Seinfeld's second P is problem-solving- "We refuse to let our children have problems. Problem solving is the most important skill to develop for success in life, and we for some reason cannot stand it if our kids have a situation that they need to 'fix.' Let them struggle -- it's a gift."
Very well put. Countless times, I witness parents overstepping their bounds in an attempt to resolve a situation in which their children have placed themselves. A very common one, for instance, is not allowing children enough time to finish a school paper or project. The parents step in and finish the paper and the students get "A's" that they did not deserve. Even in the more mundane aspects of life, however, parents still go over the top and prevent their children from attempting to resolve the mysteries of life without being spoon-fed the answers in advance.

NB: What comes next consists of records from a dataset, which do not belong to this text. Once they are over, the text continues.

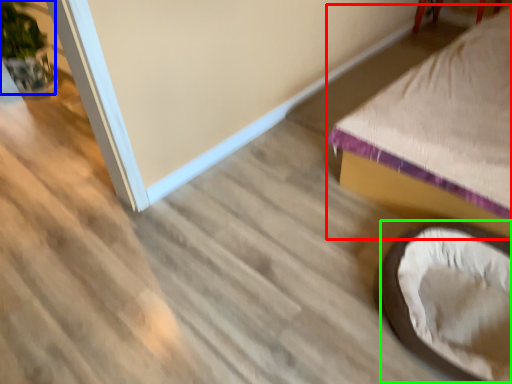
Question: Which object is positioned farthest from furniture (highlighted by a red box)? Select from plant (highlighted by a blue box) and bean bag chair (highlighted by a green box).

Choices:
 (A) plant
 (B) bean bag chair

Answer: (A)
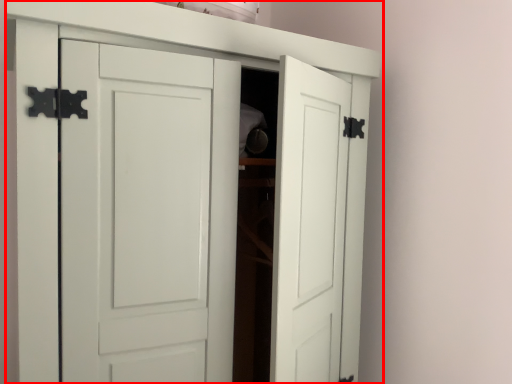
Question: From the image's perspective, where is cupboard (annotated by the red box) located in relation to shelf in the image?

Choices:
 (A) below
 (B) above

Answer: (A)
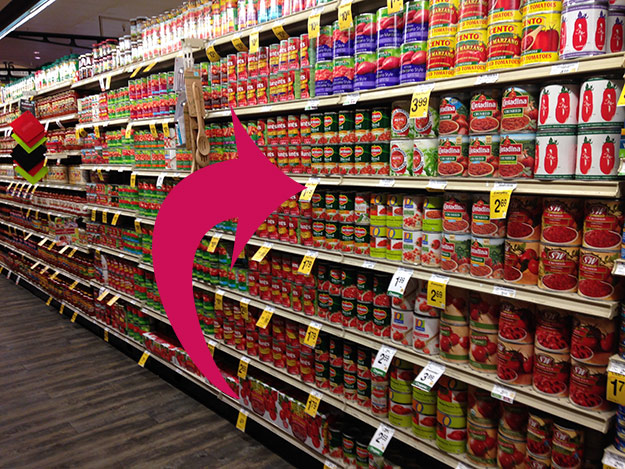
I want to click on glass jars holding red sauce second shelf from top half way down aisle, so click(x=70, y=100), click(x=64, y=100), click(x=59, y=100), click(x=48, y=103), click(x=42, y=103), click(x=37, y=106).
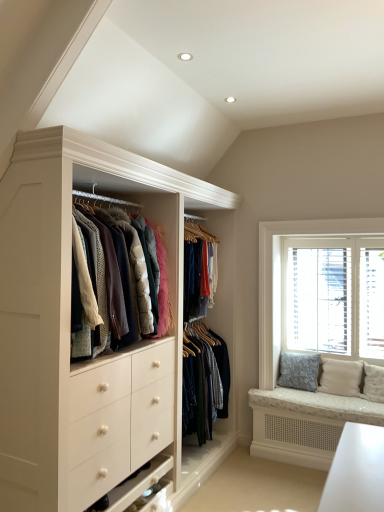
Question: Should I look upward or downward to see white wooden window at right?

Choices:
 (A) up
 (B) down

Answer: (B)

Question: Is white wooden window at right not within blue floral cushion at right, acting as the 2th pillow starting from the right?

Choices:
 (A) no
 (B) yes

Answer: (B)

Question: Can you confirm if white wooden window at right is bigger than blue floral cushion at right, which is the 1th pillow from left to right?

Choices:
 (A) no
 (B) yes

Answer: (B)

Question: Is white wooden window at right facing away from blue floral cushion at right, acting as the 2th pillow starting from the right?

Choices:
 (A) yes
 (B) no

Answer: (B)

Question: Considering the relative sizes of white wooden window at right and blue floral cushion at right, which is the 1th pillow from left to right, in the image provided, is white wooden window at right smaller than blue floral cushion at right, which is the 1th pillow from left to right,?

Choices:
 (A) no
 (B) yes

Answer: (A)

Question: From a real-world perspective, is white wooden window at right over blue floral cushion at right, which is the 1th pillow from left to right?

Choices:
 (A) no
 (B) yes

Answer: (B)

Question: Is there a large distance between white wooden window at right and blue floral cushion at right, acting as the 2th pillow starting from the right?

Choices:
 (A) yes
 (B) no

Answer: (B)

Question: Is blue floral cushion at right, which is the 1th pillow from left to right, further to camera compared to white wooden window at right?

Choices:
 (A) no
 (B) yes

Answer: (B)

Question: Are blue floral cushion at right, which is the 1th pillow from left to right, and white wooden window at right located far from each other?

Choices:
 (A) no
 (B) yes

Answer: (A)

Question: Could white wooden window at right be considered to be inside blue floral cushion at right, which is the 1th pillow from left to right?

Choices:
 (A) yes
 (B) no

Answer: (B)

Jerry's third P- "Giving your child too much Pleasure," is one that pretty much explains a key element in the childhood obesity epidemic. We feel guilty and will stop at nothing to make our children's lives as perfect as possible. We interfere in their play activities in order to prevent them from getting hurt. We never allow them to experience physical or mental pain. We will wait in line for hours and pay top dollar for the latest toy or electronic gadget in order to avoid having our children face disappointment. We refuse to allow them to play outdoors and climb trees or rocks for fear they might hurt themselves, get wet, get cold, get sick, get into trouble, and instead we, in essence, encourage them to stay inside and play video games. We do not allow them to interact with strangers or other kids unless we vet them first. (Heaven forbid, the new neighbor might be a child molester, or the new kid might have germs and we certainly do not want our kids to get even the mildest cold.) We are wrapping our children in a cocoon of protection, and while we protect them from catastrophe, we lessen their experience of life.
Reading this article about Jerry Seinfeld made me realize that not all celebrities are bad role models for parents and children. Now, when we see countless cases of bad behavior in sports figures and movie stars, it is nice to have a major celebrity, worth hundreds of millions of dollars, emphasize the importance of not over-indulging your child and controlling every aspect of their lives.
So folks, learn the Three Poison Ps from Mr. Seinfeld. You will be a better parent for it, and your children will grow up appreciating the gift you grant them: freedom to experiment, freedom to fail, and freedom to succeed, all on their own.